La communication passe aussi par le non verbal, c’est-à-dire, entre autres, la gestuelle et le regard. Partant de ce constat, on peut aisément déduire qu’une communication écrite ou virtuelle nous fait perdre une grande partie de ces éléments vitaux pour une communication relativement fluide. En d’autres termes, la même phrase pourrait être perçue comme bienveillante grâce à une gestuelle amicale, un regard rassurant et un ton de voix calme, comme elle pourrait être perçue comme étant agressive sans ces éléments de perception. Aujourd’hui, alors que la plupart des collaborateurs travaillent à distance, les managers doivent prendre en considération ce volet. Cela permettrait d’éviter les malentendus et les conflits et garantir en revanche un climat de travail sain.

Justement, quelles astuces proposez-vous aux mangers qui se voient obligés de gérer au quotidien ce type de situation ? 

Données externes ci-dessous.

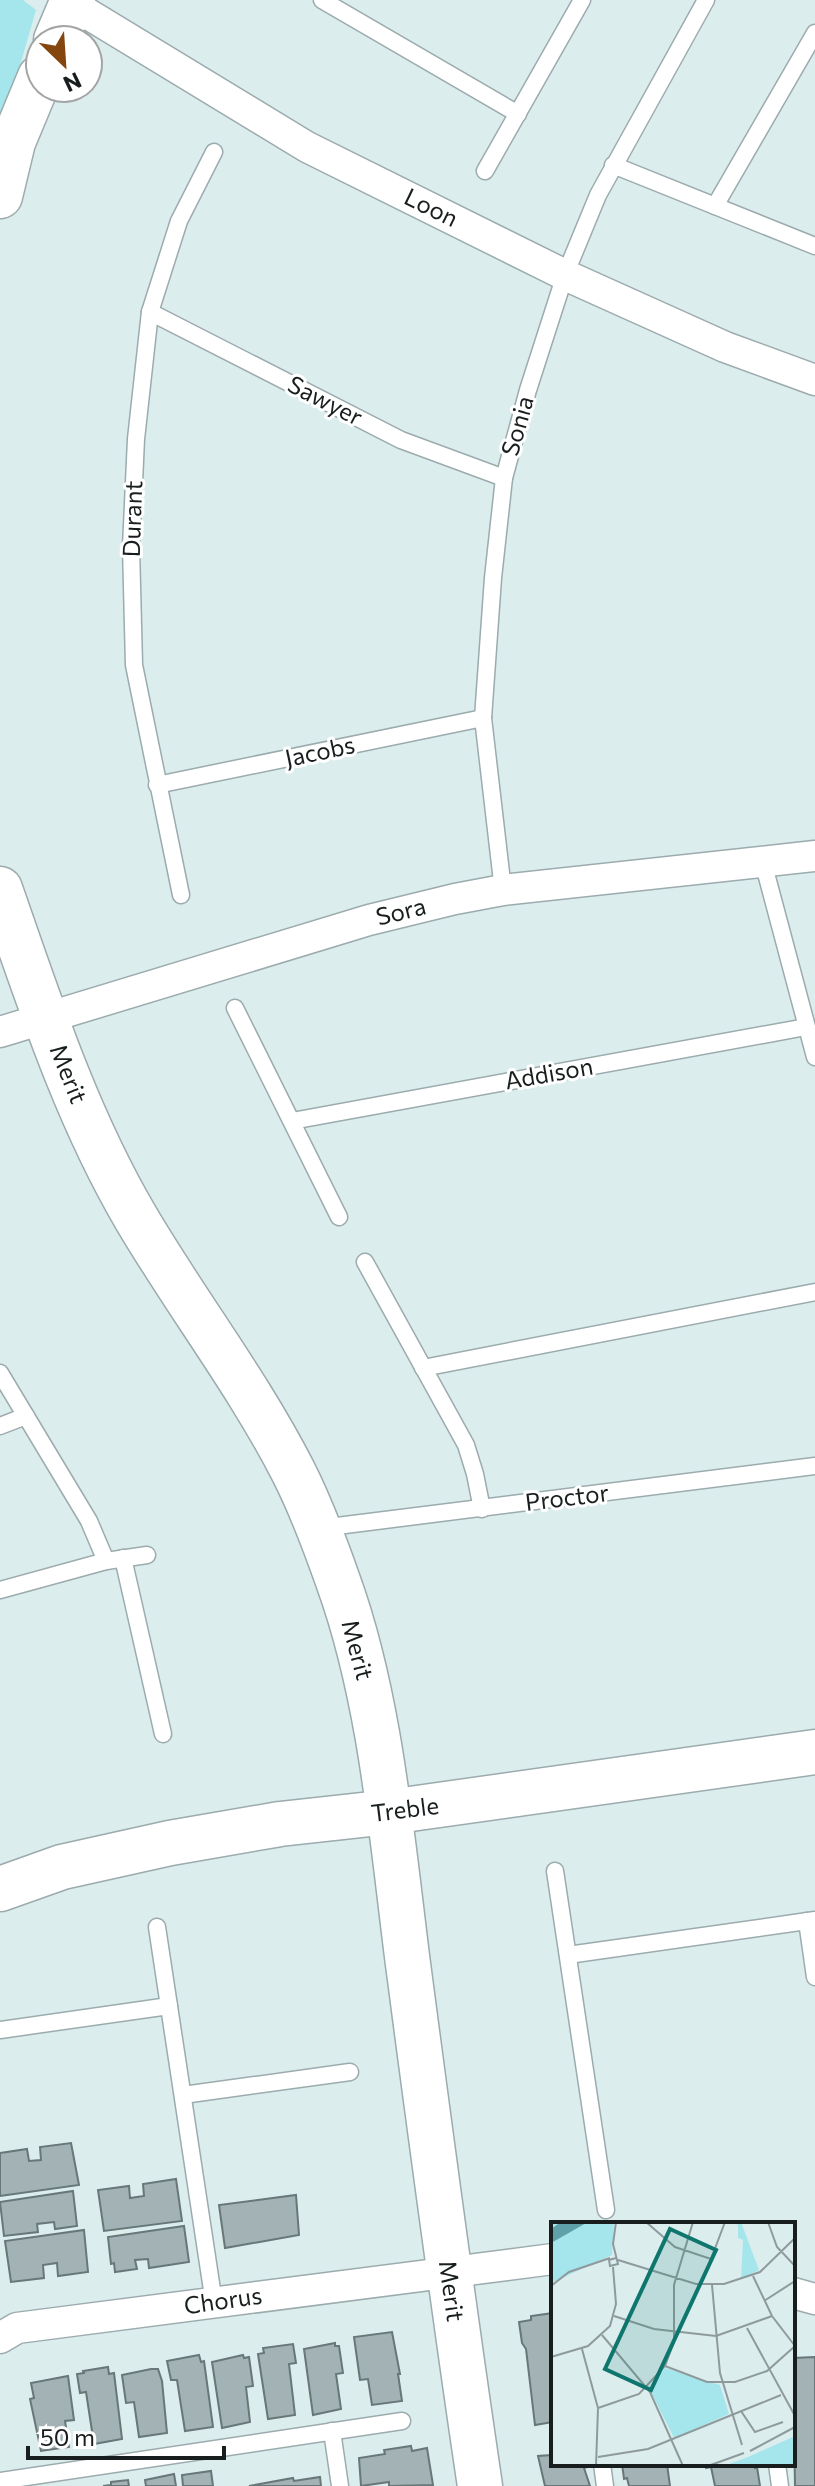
<svg xmlns="http://www.w3.org/2000/svg" width="815" height="2486" viewBox="0 0 815 2486" font-family="Commissioner,sans-serif">
  <rect width="100%" height="100%" fill="#dcedee"/>
  <path fill="#a5e6ed" d="M0 0H23L36 10 0 135Z"/>
  <g fill="#a3b2b4" stroke="#687778" stroke-width="2">
    <path d="M71 2143 79 2185 0 2196V2153L27 2149 29 2161 41 2160 40 2147Z"/>
    <path d="M176 2179 182 2221 104 2231 98 2190 129 2186 130 2198 144 2196 143 2184Z"/>
    <path d="M73 2191 77 2226 55 2229 54 2222 37 2224 38 2232 4 2236 0 2202Z"/>
    <path d="M296 2195 299 2235 225 2248 219 2205Z"/>
    <path d="M184 2226 189 2262 149 2268 148 2259 135 2260 137 2269 115 2272 114 2263 111 2264 108 2237Z"/>
    <path d="M84 2230 88 2272 58 2276 57 2263 43 2265 44 2278 11 2282 5 2241Z"/>
    <path d="M553 2313V2422L535 2425 526 2349 522 2343 519 2322 531 2320V2316Z"/>
    <path d="M392 2332 400 2374H398L402 2401 372 2405 368 2379 360 2380 354 2337Z"/>
    <path d="M335 2343V2346H339L343 2373 336 2374 341 2409 313 2415 304 2349Z"/>
    <path d="M293 2344 296 2363 289 2364 295 2415 268 2419 258 2354 264 2353 263 2348Z"/>
    <path d="M199 2355 201 2362 204 2361 213 2427 185 2431 177 2380H171L167 2361Z"/>
    <path d="M243 2355 244 2358 249 2357 253 2386 246 2387 250 2422 222 2428 212 2362Z"/>
    <path d="M815 2357V2486H795L793 2358Z"/>
    <path d="M108 2367 109 2374 114 2373 122 2439 94 2444 86 2392 80 2393 77 2374 84 2373 83 2371Z"/>
    <path d="M151 2369H158L162 2381 167 2433 139 2437 134 2402 126 2403 122 2375Z"/>
    <path d="M68 2376 74 2420 65 2421 69 2447 41 2451 30 2399 34 2398 31 2383Z"/>
    <path d="M411 2446 412 2451 427 2448 433 2485 389 2486V2482L361 2486 359 2458 385 2454 384 2450Z"/>
    <path d="M552 2452H553V2464H586L587 2467 584 2468 590 2486H545L538 2456 552 2455Z"/>
    <path d="M622 2464H667L670 2486H629L627 2478 624 2479Z"/>
    <path d="M705 2464H754L755 2468 757 2467 760 2486H715L711 2467 706 2468Z"/>
    <path d="M211 2471 213 2486H183L182 2475Z"/>
    <path d="M174 2474 176 2486H146L145 2480Z"/>
    <path d="M320 2477 321 2486H249L293 2478 294 2481Z"/>
    <path d="M128 2480 129 2486H103L111 2485V2482Z"/>
  </g>
  <g fill="none" stroke-linecap="round" stroke-linejoin="round">
    <g stroke="#9cabad" stroke-width="19">
      <g id="lane">
        <path d="M322 0 518 114"/>
        <path d="M613 165 815 246"/>
        <path d="M485 171 582 0"/>
        <path d="M715 206 815 33"/>
        <path d="M150 312 401 440 504 478"/>
        <path d="M157 785 483 718"/>
        <path d="M763 862 815 1057"/>
        <path d="M503 890 483 718 493 578 504 478 528 390 565 275 598 195 706 0"/>
        <path d="M181 895 134 665 131 547 136 439 150 312 179 221 214 152"/>
        <path d="M235 1008 339 1217"/>
        <path d="M292 1121 806 1027"/>
        <path d="M365 1262 466 1445 475 1474 482 1509"/>
        <path d="M423 1368 815 1292"/>
        <path d="M0 1373 89 1521 106 1561"/>
        <path d="M0 1426 26 1416"/>
        <path d="M321 1528 815 1466"/>
        <path d="M123 1558 163 1734"/>
        <path d="M0 1590 106 1561 147 1555"/>
        <path d="M555 1871 606 2210"/>
        <path d="M807 1921 815 1977"/>
        <path d="M157 1927 214 2303"/>
        <path d="M568 1955 815 1920"/>
        <path d="M0 2030 169 2006"/>
        <path d="M183 2095 350 2072"/>
        <path d="M332 2431 340 2486"/>
        <path d="M602 2464 605 2486"/>
        <path d="M777 2464 780 2486"/>
        <path d="M0 2481 402 2421"/>
      </g>
    </g>
    <g stroke="#9cabad" stroke-width="33">
      <g id="street">
        <path d="M65 0 307 147 565 275 725 347 815 380"/>
        <path d="M0 1032 369 920 455 899 503 890 815 856"/>
        <path d="M793 2293 815 2299"/>
        <path d="M0 2338 17 2328 553 2259"/>
      </g>
    </g>
    <g stroke="#9cabad" stroke-width="47">
      <g id="secondary">
        <path d="M56 40 73 0"/>
        <path d="M0 196 13 142 40 77"/>
        <path d="M0 889C39 1001 76 1116 136 1218 186 1303 248 1383 293 1471 311 1506 325 1544 338 1581 381 1699 392 1840 408 1964 431 2139 454 2312 480 2486"/>
        <path d="M0 1889 62 1867 170 1843 280 1824 389 1812 815 1752"/>
      </g>
    </g>
    <use href="#lane" stroke="#fff" stroke-width="16"/>
    <use href="#street" stroke="#fff" stroke-width="30"/>
    <use href="#secondary" stroke="#fff" stroke-width="44"/>
  </g>
  <g text-anchor="middle" stroke-width="6" stroke-linejoin="round" paint-order="stroke">
    <g font-size="24" fill="#181d1e" stroke="#fff">
      <text transform="translate(431 208) rotate(26)" y="8">Loon</text>
      <text transform="translate(325 401) rotate(27)" y="8">Sawyer</text>
      <text transform="translate(518 426) rotate(-74)" y="8">Sonia</text>
      <text transform="translate(133 519) rotate(-88)" y="8">Durant</text>
      <text transform="translate(320 752) rotate(-12)" y="8">Jacobs</text>
      <text transform="translate(401 912) rotate(-14)" y="8">Sora</text>
      <text transform="translate(68 1074) rotate(68)" y="8">Merit</text>
      <text transform="translate(549 1074) rotate(-10)" y="8">Addison</text>
      <text transform="translate(567 1498) rotate(-7)" y="8">Proctor</text>
      <text transform="translate(357 1650) rotate(75)" y="8">Merit</text>
      <text transform="translate(405 1810) rotate(-7)" y="8">Treble</text>
      <text transform="translate(451 2291) rotate(82)" y="8">Merit</text>
      <text transform="translate(223 2301) rotate(-8)" y="8">Chorus</text>
    </g>
  </g>
  <g transform="translate(551 2222)">
    <rect width="244" height="244" fill="#dcedee"/>
    <path d="M0 0H63L61 33 0 61ZM181 0H190L208 48 190 57 192 18 187 16V3ZM114 146 169 163 178 192 123 216 98 166ZM244 214V244H173L197 235Z" fill="#a5e6ed"/>
    <path d="M10 0H37L0 21V7Z" fill="#5fa1a8"/>
    <path fill="none" stroke="#8e9a9b" stroke-width="2" d="M95 0 124 25 160 37 174 0M217 0 226 25 244 44M65 36 58 38 59 44 67 42 62 22 65 0M67 38 145 62H173L209 50 244 16M202 54 221 94 244 124M161 63 169 151 191 223M0 64 18 50 59 36M213 79 244 59M63 94 103 107 165 114 221 94M196 106 244 194M51 113 99 170 132 244M31 127 47 186 45 244M0 135 37 124 59 104 65 82 62 45M114 144 156 160H184L216 149 244 124M47 186 88 172 114 144 123 120V63L142 0M190 189 204 210 232 200M199 229 244 205M47 235 97 227 230 173M157 244 193 231"/>
    <path fill="#0f766e" fill-opacity="0.15" stroke="#0f766e" stroke-width="4" d="M119 7 165 28 100 168 54 147Z"/>
    <rect width="244" height="244" fill="none" stroke="#181d1e" stroke-width="4"/>
  </g>
  <g transform="translate(64 64) rotate(155)"><circle r="38" fill="#ffffff" stroke="#a3a5a5" stroke-width="2"/>
  <path d="M0-6L14 30L0 20L-14 30Z" fill="#85450e"/>
  <text y="-12" font-size="22" font-weight="bold" text-anchor="middle" fill="#181d1e">N</text>
  </g>
  <path d="M28 2446v12h196v-12" fill="none" stroke="#181d1e" stroke-width="4"/>
  <text x="40" y="2446" font-size="24" fill="#181d1e" stroke="#ffffff" stroke-width="6" paint-order="stroke">50 m</text>
</svg>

Pour répondre à votre question, je dirais que la meilleure approche reste la communication assertive, aussi appelée communication non violente. Les bases de ce type de communication sont simples à adopter puisqu’il il suffit de :
• Vérifier si la critique est juste : une critique juste est une critique justifiée. Elle implique des faits précis et concrets. 
• Utiliser la boussole du langage efficacement : pour cela, il est important d’éviter les négations et d’insérer des adverbes positifs. Par exemple, au lieu de dire : «Tu es toujours en retard sur tes projets» dire plutôt «Tu pourrais être plus en avance sur tes délais», remplacer «Ton rapport n’est pas du tout structuré» par «Tu pourrais structurer davantage ton rapport»… 
• Remplacer la critique par des axes d’amélioration : au lieu de pointer ce qui ne va pas, il est fortement recommandé de proposer un axe d’amélioration. Cela permet de responsabiliser l’autre, de gagner son engagement et de favoriser chez lui le sentiment d’appartenance à l’entreprise.
• Exprimer son ressenti ou donner son avis : comme on ne peut ni nier ni discuter une opinion ou un ressenti, on commence notre critique par «à mon avis» ou «selon ma vision des choses», ou encore «mon ressenti par rapport à ça». La personne en face ne peut donc ni nier ni se sentir agressée, même si elle n’est pas d’accord.
• Présenter une critique fondamentale : ne jamais dépasser trois critiques à la fois et ne jamais non plus critiquer la personne elle-même en utilisant l’auxiliaire «être». Il faut plutôt pointer ce qu’elle fait en utilisant l’auxiliaire «avoir» ou «faire». 
• Favoriser une introduction de 20% du contraire : derrière chaque défaut se cache 20% d’une qualité contraire, il est plus efficace en critique de présenter les 20% de cette qualité contraire avant de présenter ce qui ne va pas. L’exemple le plus simple : une personne analytique prend énormément de temps en réflexion et pourrait être lente et retarder les choses. Au lieu de lui dire : «Tu nous fais perdre du temps en analysant trop», on pourrait lui dire : «Je sais que tu es une personne perfectionniste, mais on ne peut être parfait et efficace à la fois». Ainsi, une personne désorganisée cache une personne créative, une personne synthétique cache une personne active, une personne lente cache une personne calme, une personne hypocrite cache une personne diplomate… 
À mon humble avis, il est bénéfique de pratiquer la communication assertive et de s’y entraîner, non seulement dans le domaine professionnel, mais dans d’autres domaines de vie, quand on souhaite éviter les conflits et aussi pour mettre fin à tout jeu psychologique.